_YOUR TASK_: Repeat every record exactly, but keep images out of the copy.

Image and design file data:
####
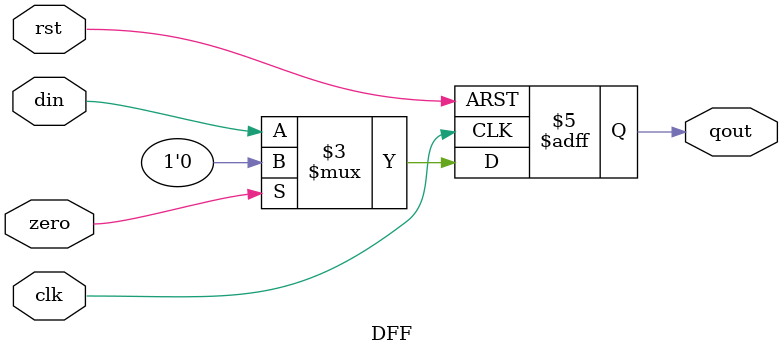
<source format=v>
module DFF (clk, rst, zero, din, qout);

	input clk, rst, zero;
	input din;
	output reg qout;
	
	always @(posedge clk, posedge rst) begin
		if (rst)
			qout <= 1'b0;
		else if (zero)
			qout <= 1'b0;
		else 
			qout <= din;
	end
	
endmodule
</source>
####
_REPLY_:
<source format=v>
module DFF (clk, rst, zero, din, qout);

	input clk, rst, zero;
	input din;
	output reg qout;
	
	always @(posedge clk, posedge rst) begin
		if (rst)
			qout <= 1'b0;
		else if (zero)
			qout <= 1'b0;
		else 
			qout <= din;
	end
	
endmodule
</source>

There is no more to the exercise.